Sorry for my very bad english, I hope you will understand me! This trip will be the chance to improve my english.

Bye and I hope have your news!


----------



## dexternicholson (Oct 23, 2009)

Why don't you just take some friends and families along with you? or at least a friend of a friend. I mean, aren't you scared to be traveling with someone or people that you don't know? although I am for making new friends in travel and stuffs, I don't think I can travel on the road with someone I just met from the internet, considering the flexibility of information on the web...


----------



## Wanderer (Jun 16, 2007)

Hi Flore,
Welcome to the forum and to Australia, your English already pretty good.
You'll find Australians speak english rather fast and do not hesitate to say please!, a little slowly for it is easy to not to be aware and we do pronounce our vowells very differently.

I'm sure you'll have a great time and despite what Dexter says you can travel arounnd Australia with little to fear though always better with travelling buddies that you're looking for.

[* Dexter,* this is what young travellers are doing all the time despite Ivan Milats and Wolf Creeks and sure bad things can happen to good travellers in all manner of ways, some a lot more horrendous in this day and age with terrorists and piracy etc. but people still do travel - if you have cottoned on to it, Flore has arrived from overseas and that'll be where family and friends are.]

*So back to you Flore*,
And in addition to posting on various forums, make sure after the ACT if it is Sydney or Melbourne you head to, to take some time to check out a few of the hostels about as there'll often be people putting up notices re travel plans or just for a single trip from one city to somewhere else and whether or not you buy a campervan, you may be able to join people and if not straight away, eventually find someone with a similar plan.
There're a lot of hostels near the Sydney Central RS and have a look in BUG - the Backpackers' Ultimate guide to budget travel in Australia and with maps [free ones in the hostels] you can easily mark where ones for Sydney, Melbourne and other cities are.

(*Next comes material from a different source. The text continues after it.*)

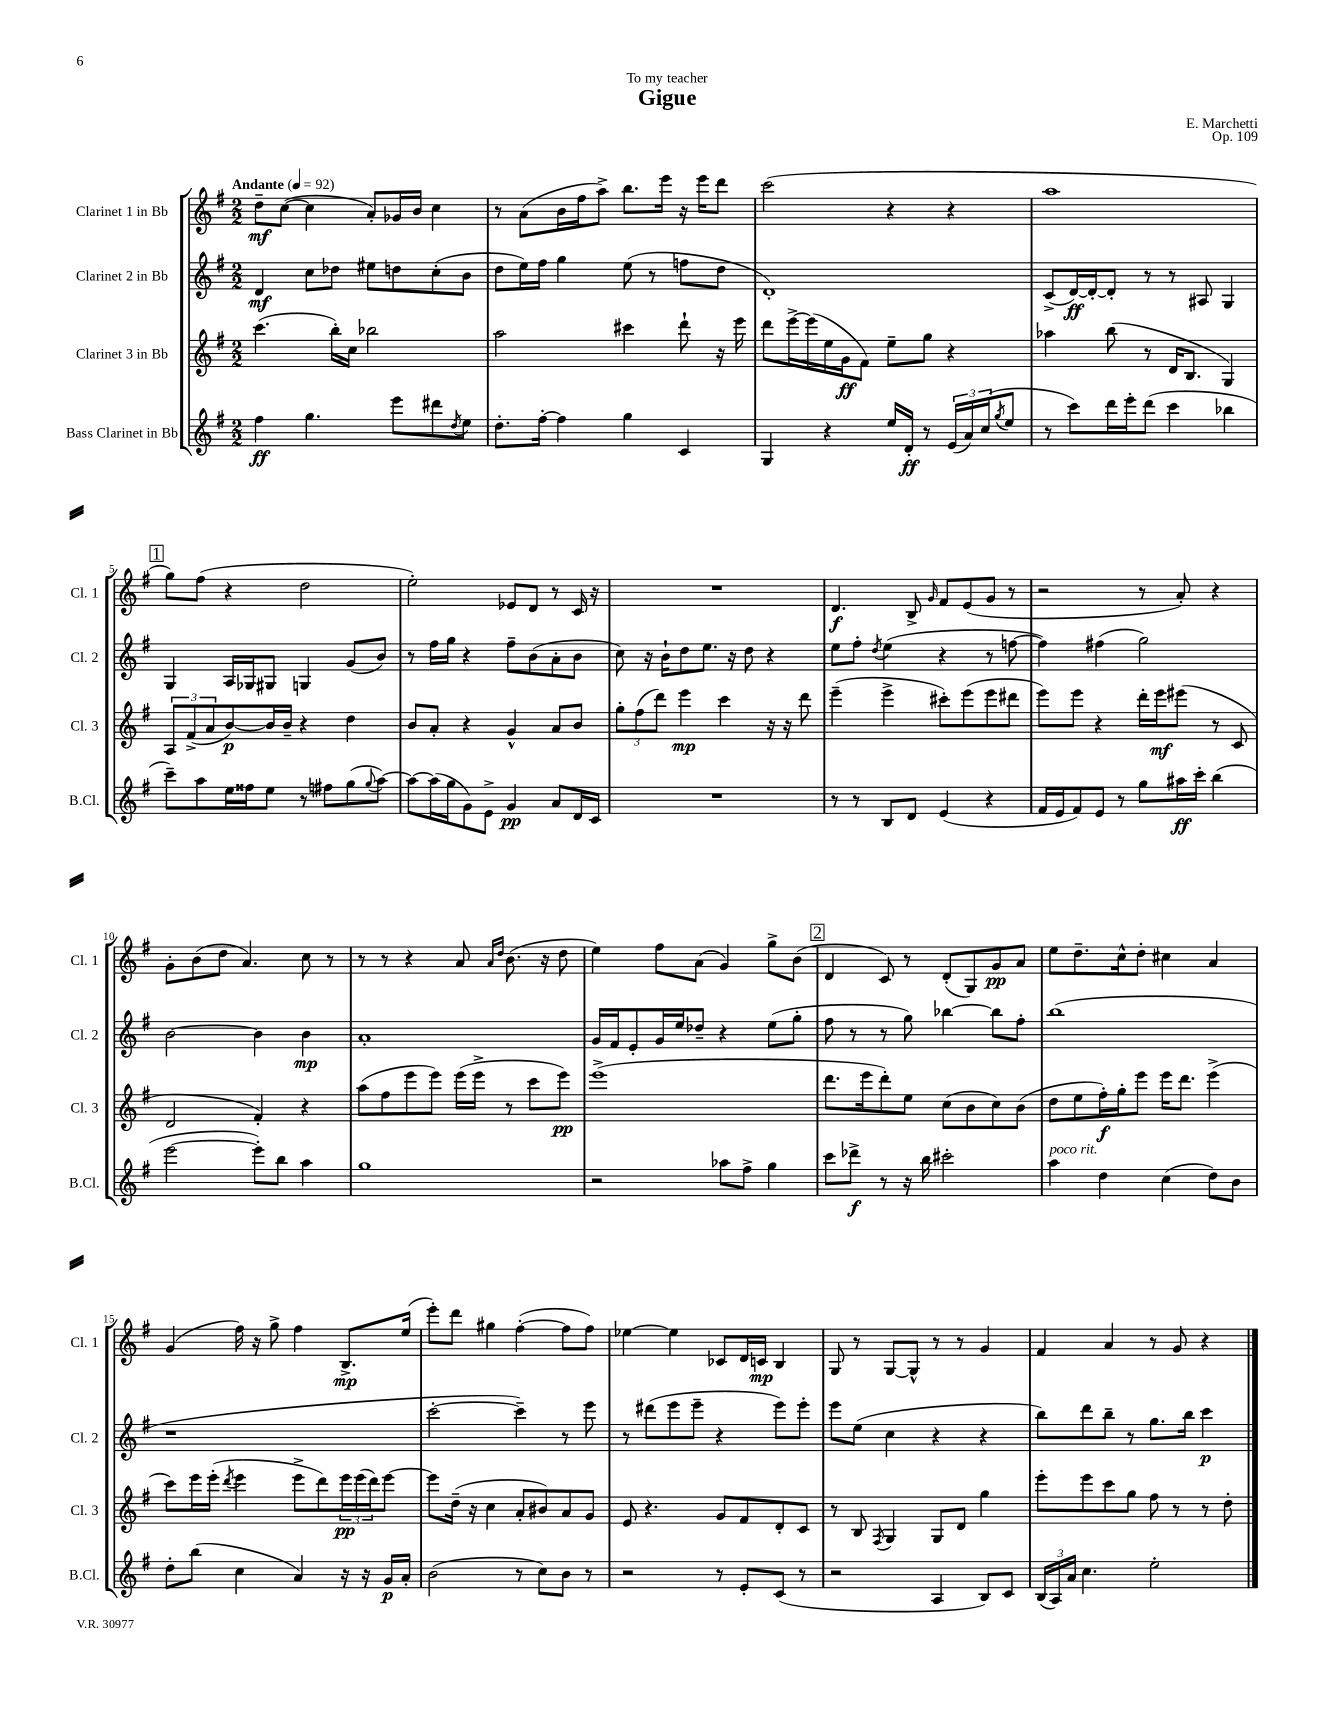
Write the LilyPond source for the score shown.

This time of year is a good time for getting farm work in the south east of Australia, from Sydney to Adelaide and do not forget Tasmania, and of course the wwoofing can be done as well for qualifying for the second WHV if that is what you want to do [I'm assuming you're on a WHV]
Have a look at Harvest Trail - Harvest jobs - Australian JobSearch re best places to be and when re getting work.
Heading west and then north by about May would see you missing the worst of the heat [and possibly cyclones] up north and in Broome, you may even be able to get work there in Pearling, the season starting about May.

There's a lot of links to information in some of the other threads and if you have got yourself a drivers licence/an International Drivers Permit if it is not in English then as an alternative to buying a campervan straight off, perhaps you could look at doing some relocations for very cheap travel.
Rental Relocations Australia New Zealand United States Canada - Hire Now at StandByCars - you'll need to check their drivers licensing requirements.

There is also a little bit to understand about buying a vehicle in Australia for we have our vehicles registered by the the different states and there are some slightly different conditions involved in registration which can mean some difficulties if not well considered.

I'll locate another thread where it has previously been mentioned rather than retype it all.


----------